(DOCUMENT SEGMENT)
══════════
Cees Jan Hamelink (born 14 September 1940)  is a Dutch academic known for his work on communication, culture, and technology. He is emeritus professor of international communications and emeritus professor of media at the University of Amsterdam; professor in management information and knowledge at the University of Aruba; and professor of media, religion and culture at the Vrije Universiteit Amsterdam.

He was in a number of boards worldwide; chair of the Dutch League for Human Rights, chair of the Jan van Eyck Academie, honorary president of the International Association for Media and Communication Research and chair of Amsterdam World Jazz City 2014.

Hamelink wrote over seventeen books on communication, culture and technology. Best sellers include "The Technology Gamble", "The Politics of World Communication" and "The Ethics of Cyberspace". He is considered to be the first scholar outside of the United States to use and conceptualize the notion of information literacy in "An Alternative to News" (1976), a short text proposing a critical conception of literacy along the lines of Brazilian educator Paulo Freire.

Additionally, he is a passionate jazz musician. As a bassist he played in a trio with Louis van Dijk. Since 2008 he plays with Tamara Hoekwater in the Bourgondisch Combo, performing in the Netherlands and abroad. On 3 October 2014 they launched their CD I said yes in the Faculty Club of the University of Amsterdam.
══════════
Entries from a collection:
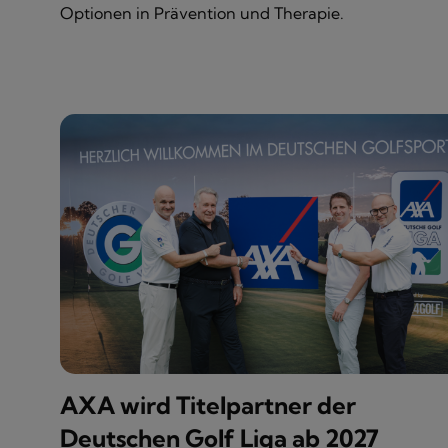
Optionen in Prävention und Therapie.
AXA wird Titelpartner der
Deutschen Golf Liga ab 2027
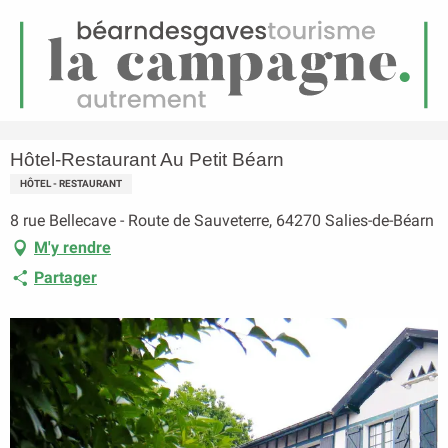
FR
Menu
echerche
Accueil
Hôtel-Restaurant Au Petit Béarn
Hôtel-Restaurant Au Petit Béarn
HÔTEL - RESTAURANT
8 rue Bellecave - Route de Sauveterre, 64270 Salies-de-Béarn
M'y rendre
Partager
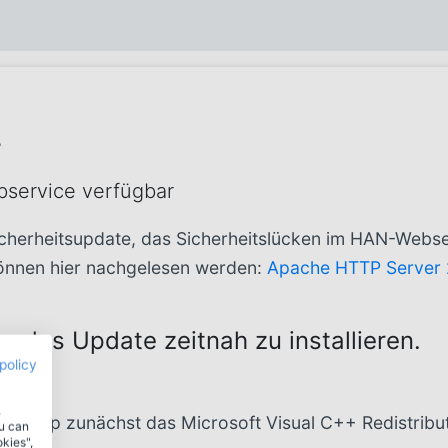
r
bservice verfügbar
Sicherheitsupdate, das Sicherheitslücken im HAN-Webs
können hier nachgelesen werden:
Apache HTTP Server 2
, das Update zeitnah zu installieren.
policy
.
 Setup zunächst das Microsoft Visual C++ Redistribut
ou can
okies",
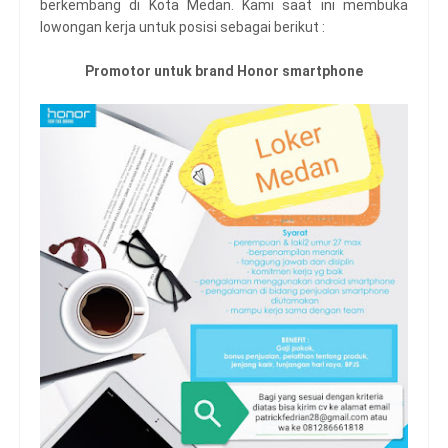
berkembang di Kota Medan. Kami saat ini membuka
lowongan kerja untuk posisi sebagai berikut :
Promotor untuk brand Honor smartphone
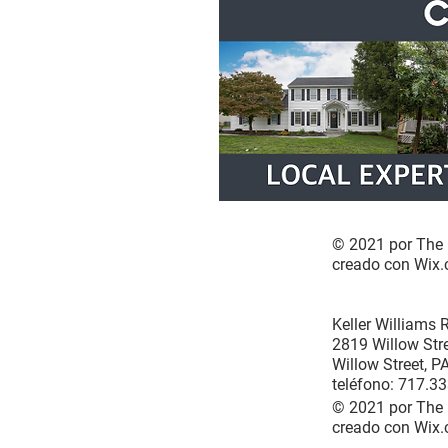
© 2021 por The 
creado con
Wix.
Keller Williams 
2819 Willow Stre
Willow Street, 
teléfono: 717.3
© 2021 por The 
creado con
Wix.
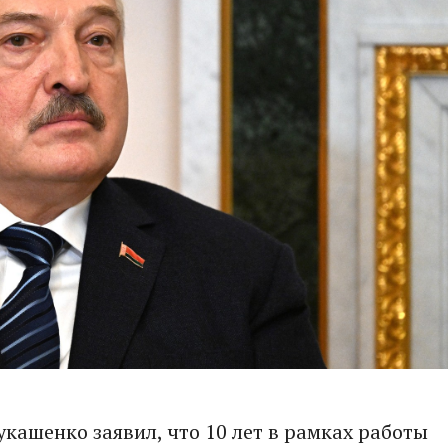
кашенко заявил, что 10 лет в рамках работы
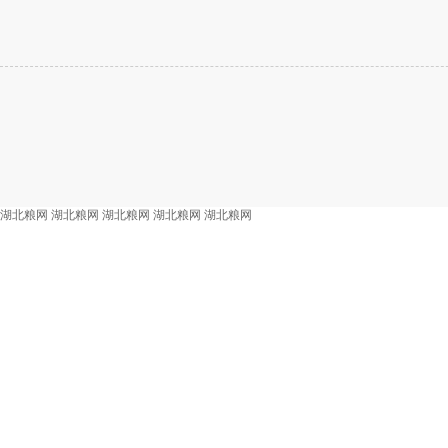
湖北粮网
湖北粮网
湖北粮网
湖北粮网
湖北粮网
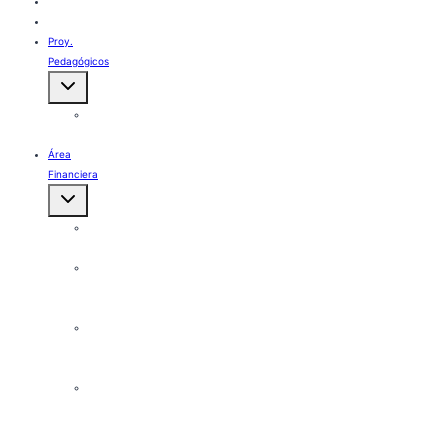
Sedes
Áreas
Proy.
Pedagógicos
Alternar
menú
hijo
PRAE-
PEGER
Área
Financiera
Alternar
menú
hijo
Ejecución
Presupuestal
Informes
Financieros
2023
Informes
De
Gestión
Rendición
De
Cuentas
2023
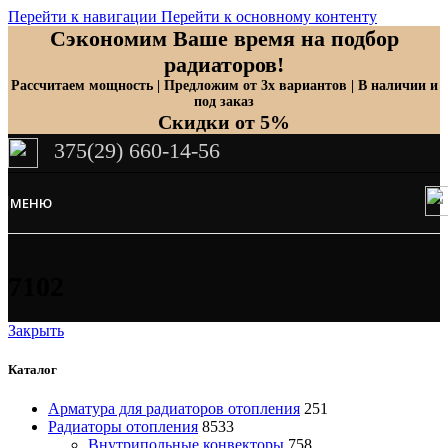
Перейти к навигации
Перейти к основному контенту
Сэкономим Ваше время на подбор
радиаторов!
Рассчитаем мощность | Предложим от 3х вариантов | В наличии и
под заказ
Скидки от 5%
375(29) 660-14-56
МЕНЮ
7102
Закрыть
Каталог
Арматура для радиаторов отопления
251
Радиаторы отопления
8533
Внутрипольные конвекторы
758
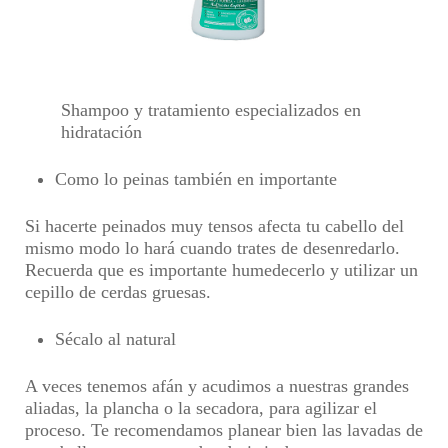
Shampoo y tratamiento especializados en
hidratación
Como lo peinas también en importante
Si hacerte peinados muy tensos afecta tu cabello del
mismo modo lo hará cuando trates de desenredarlo.
Recuerda que es importante humedecerlo y utilizar un
cepillo de cerdas gruesas.
Sécalo al natural
A veces tenemos afán y acudimos a nuestras grandes
aliadas, la plancha o la secadora, para agilizar el
proceso. Te recomendamos planear bien las lavadas de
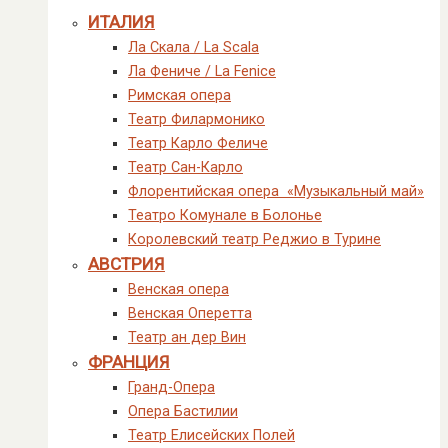
ИТАЛИЯ
Ла Скала / La Scala
Ла Фениче / La Fenice
Римская опера
Театр Филармонико
Театр Карло Феличе
Театр Сан-Карло
Флорентийская опера «Музыкальный май»
Театро Комунале в Болонье
Королевский театр Реджио в Турине
АВСТРИЯ
Венская опера
Венская Оперетта
Театр ан дер Вин
ФРАНЦИЯ
Гранд-Опера
Опера Бастилии
Театр Елисейских Полей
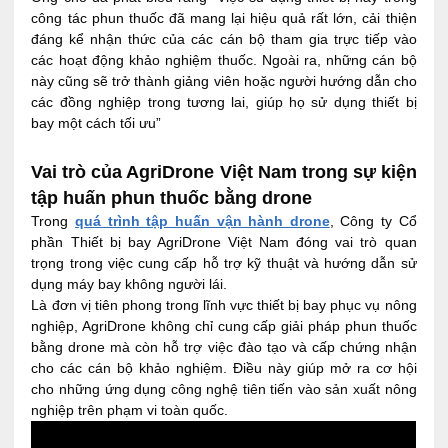
công tác phun thuốc đã mang lại hiệu quả rất lớn, cải thiện
đáng kể nhận thức của các cán bộ tham gia trực tiếp vào
các hoạt động khảo nghiệm thuốc. Ngoài ra, những cán bộ
này cũng sẽ trở thành giảng viên hoặc người hướng dẫn cho
các đồng nghiệp trong tương lai, giúp họ sử dụng thiết bị
bay một cách tối ưu”
Vai trò của AgriDrone Việt Nam trong sự kiện
tập huấn phun thuốc bằng drone
Trong
quá trình tập huấn vận hành drone
, Công ty Cổ
phần Thiết bị bay AgriDrone Việt Nam đóng vai trò quan
trọng trong việc cung cấp hỗ trợ kỹ thuật và hướng dẫn sử
dụng máy bay không người lái.
Là đơn vị tiên phong trong lĩnh vực thiết bị bay phục vụ nông
nghiệp, AgriDrone không chỉ cung cấp giải pháp phun thuốc
bằng drone mà còn hỗ trợ việc đào tạo và cấp chứng nhận
cho các cán bộ khảo nghiệm. Điều này giúp mở ra cơ hội
cho những ứng dụng công nghệ tiên tiến vào sản xuất nông
nghiệp trên phạm vi toàn quốc.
══════════
(TASK PROMPT) Please state the instrument Hamelink played in his trio with Louis van Dijk, according to the text about Cees Jan Hamelink. The items aren't needed.

(OUTPUT BELOW) Bass.